*What is expected:*
Copy out each line of the listing below that contains the word "стајалиште".

*The records:*

Content starts

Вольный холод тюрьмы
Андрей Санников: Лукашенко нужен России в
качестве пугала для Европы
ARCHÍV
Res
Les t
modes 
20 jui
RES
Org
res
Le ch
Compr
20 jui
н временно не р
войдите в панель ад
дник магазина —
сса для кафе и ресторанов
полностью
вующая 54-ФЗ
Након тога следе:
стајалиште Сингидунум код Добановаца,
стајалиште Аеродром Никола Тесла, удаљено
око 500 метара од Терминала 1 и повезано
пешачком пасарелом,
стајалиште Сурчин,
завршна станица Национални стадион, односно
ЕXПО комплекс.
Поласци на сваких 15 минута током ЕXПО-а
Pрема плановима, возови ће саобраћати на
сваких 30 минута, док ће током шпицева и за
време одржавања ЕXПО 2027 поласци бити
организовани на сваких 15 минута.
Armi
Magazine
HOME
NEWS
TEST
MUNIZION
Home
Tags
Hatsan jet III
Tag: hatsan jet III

Content ends

*Solution:*
стајалиште Сингидунум код Добановаца,
стајалиште Аеродром Никола Тесла, удаљено
стајалиште Сурчин,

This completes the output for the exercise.